## Task
Beginning with the line that has "России – вот о чём" and ending with the line that has "на арест протоиерея Николая Беневоленского.", retype the entries below exactly, except for the pictures.

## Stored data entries
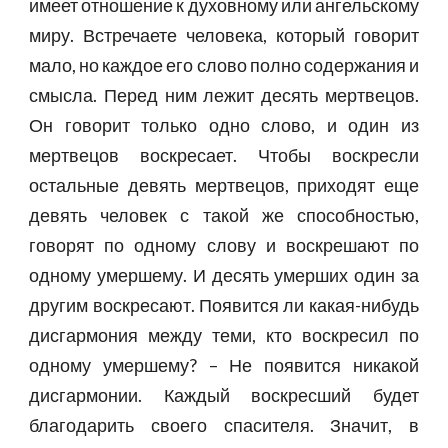
имеет отношение к духовному или ангельскому
миру. Встречаете человека, который говорит
мало, но каждое его слово полно содержания и
смысла. Перед ним лежит десять мертвецов.
Он говорит только одно слово, и один из
мертвецов воскресает. Чтобы воскресли
остальные девять мертвецов, приходят еще
девять человек с такой же способностью,
говорят по одному слову и воскрешают по
одному умершему. И десять умерших один за
другим воскресают. Появится ли какая-нибудь
дисгармония между теми, кто воскресил по
одному умершему? – Не появится никакой
дисгармонии. Каждый воскресший будет
благодарить своего спасителя. Значит, в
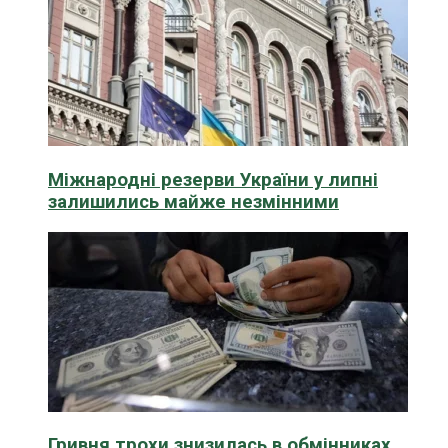
Міжнародні резерви України у липні
залишились майже незмінними
Гривня трохи знизилась в обмінниках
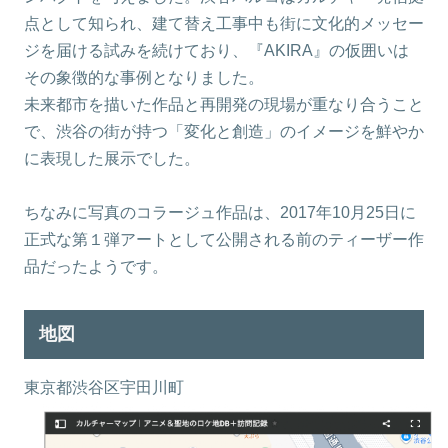
点として知られ、建て替え工事中も街に文化的メッセー
ジを届ける試みを続けており、『AKIRA』の仮囲いは
その象徴的な事例となりました。
未来都市を描いた作品と再開発の現場が重なり合うこと
で、渋谷の街が持つ「変化と創造」のイメージを鮮やか
に表現した展示でした。
ちなみに写真のコラージュ作品は、2017年10月25日に
正式な第１弾アートとして公開される前のティーザー作
品だったようです。
地図
東京都渋谷区宇田川町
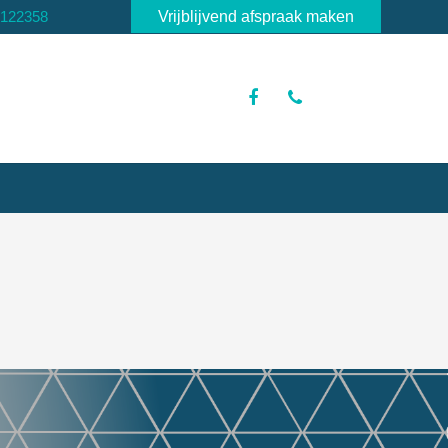
3122358
Vrijblijvend afspraak maken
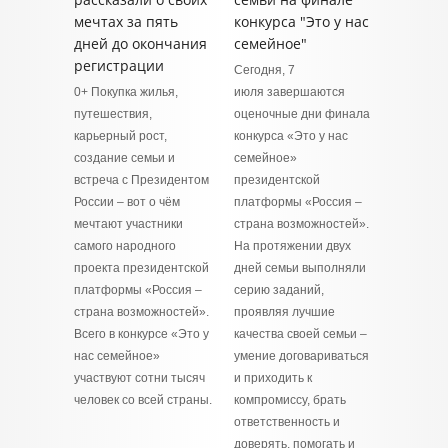
мечтах за пять
конкурса "Это у нас
дней до окончания
семейное"
регистрации
Сегодня, 7
0+ Покупка жилья,
июля завершаются
путешествия,
оценочные дни финала
карьерный рост,
конкурса «Это у нас
создание семьи и
семейное»
встреча с Президентом
президентской
России – вот о чём
платформы «Россия –
мечтают участники
страна возможностей».
самого народного
На протяжении двух
проекта президентской
дней семьи выполняли
платформы «Россия –
серию заданий,
страна возможностей».
проявляя лучшие
Всего в конкурсе «Это у
качества своей семьи –
нас семейное»
умение договариваться
участвуют сотни тысяч
и приходить к
человек со всей страны.
компромиссу, брать
ответственность и
доверять, помогать и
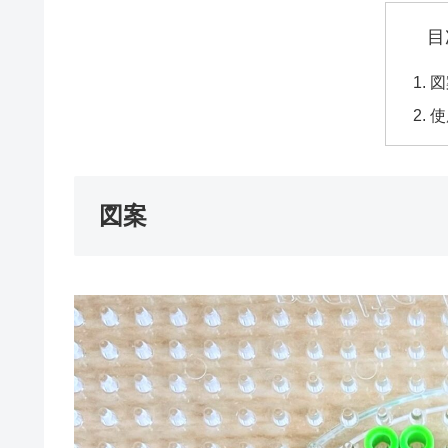
目
図
使
図案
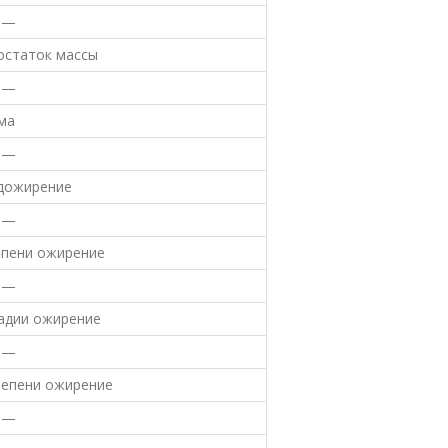
I —
остаток массы
I —
ма
I —
дожирение
I —
епени ожирение
I —
тадии ожирение
I —
степени ожирение
I —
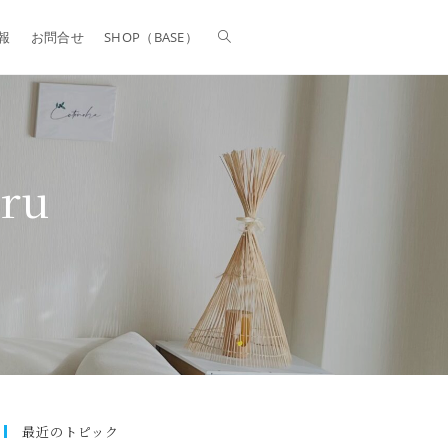
報
お問合せ
SHOP（BASE）
ru
最近のトピック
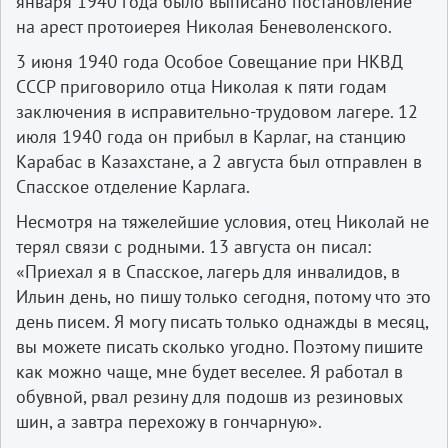
января 1940 года было выписано постановление
на арест протоиерея Николая Беневоленского.
3 июня 1940 года Особое Совещание при НКВД
СССР приговорило отца Николая к пяти годам
заключения в исправительно-трудовом лагере. 12
июля 1940 года он прибыл в Карлаг, на станцию
Карабас в Казахстане, а 2 августа был отправлен в
Спасское отделение Карлага.
Несмотря на тяжелейшие условия, отец Николай не
терял связи с родными. 13 августа он писал:
«Приехал я в Спасское, лагерь для инвалидов, в
Ильин день, но пишу только сегодня, потому что это
день писем. Я могу писать только однажды в месяц,
вы можете писать сколько угодно. Поэтому пишите
как можно чаще, мне будет веселее. Я работал в
обувной, рвал резину для подошв из резиновых
шин, а завтра перехожу в гончарную».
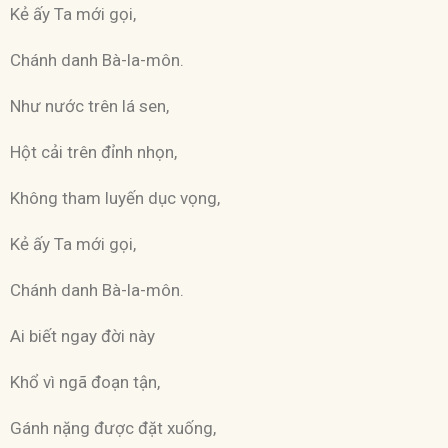
Kẻ ấy Ta mới gọi,
Chánh danh Bà-la-môn.
Như nước trên lá sen,
Hột cải trên đỉnh nhọn,
Không tham luyến dục vọng,
Kẻ ấy Ta mới gọi,
Chánh danh Bà-la-môn.
Ai biết ngay đời này
Khổ vì ngã đoạn tận,
Gánh nặng được đặt xuống,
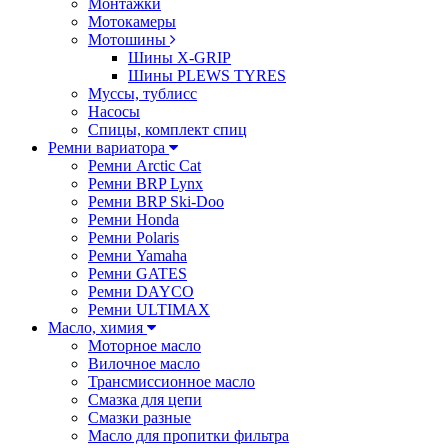
Монтажки
Мотокамеры
Мотошины
Шины X-GRIP
Шины PLEWS TYRES
Муссы, тублисс
Насосы
Спицы, комплект спиц
Ремни вариатора
Ремни Arctic Cat
Ремни BRP Lynx
Ремни BRP Ski-Doo
Ремни Honda
Ремни Polaris
Ремни Yamaha
Ремни GATES
Ремни DAYCO
Ремни ULTIMAX
Масло, химия
Моторное масло
Вилочное масло
Трансмиссионное масло
Смазка для цепи
Смазки разные
Масло для пропитки фильтра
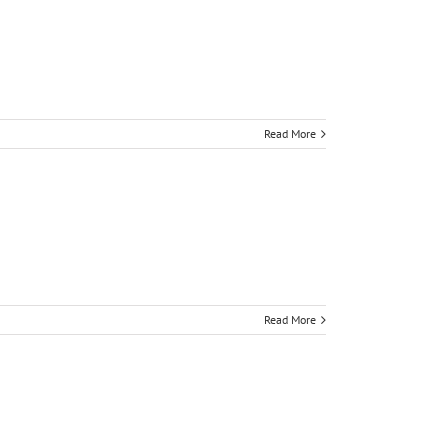
Read More
Read More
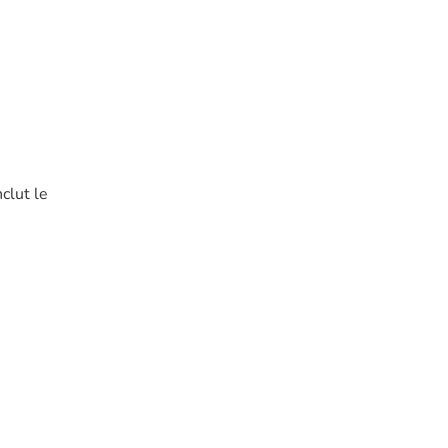
nclut le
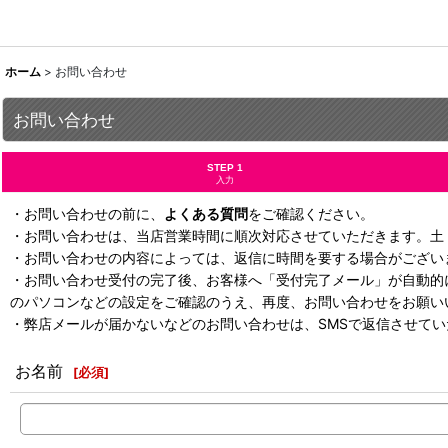
ホーム
>
お問い合わせ
お問い合わせ
STEP 1
入力
・お問い合わせの前に、
よくある質問
をご確認ください。
・お問い合わせは、当店営業時間に順次対応させていただきます。土
・お問い合わせの内容によっては、返信に時間を要する場合がござい
・お問い合わせ受付の完了後、お客様へ「受付完了メール」が自動的
のパソコンなどの設定をご確認のうえ、再度、お問い合わせをお願い
・弊店メールが届かないなどのお問い合わせは、SMSで返信させて
お名前
[
必須
]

## Answer to this task
России – вот о чём
платформы «Россия –
мечтают участники
страна возможностей».
самого народного
На протяжении двух
проекта президентской
дней семьи выполняли
платформы «Россия –
серию заданий,
страна возможностей».
проявляя лучшие
Всего в конкурсе «Это у
качества своей семьи –
нас семейное»
умение договариваться
участвуют сотни тысяч
и приходить к
человек со всей страны.
компромиссу, брать
ответственность и
доверять, помогать и
目
図
使
図案
I —
остаток массы
I —
ма
I —
дожирение
I —
епени ожирение
I —
тадии ожирение
I —
степени ожирение
I —
報
お問合せ
SHOP（BASE）
ru
最近のトピック
января 1940 года было выписано постановление
на арест протоиерея Николая Беневоленского.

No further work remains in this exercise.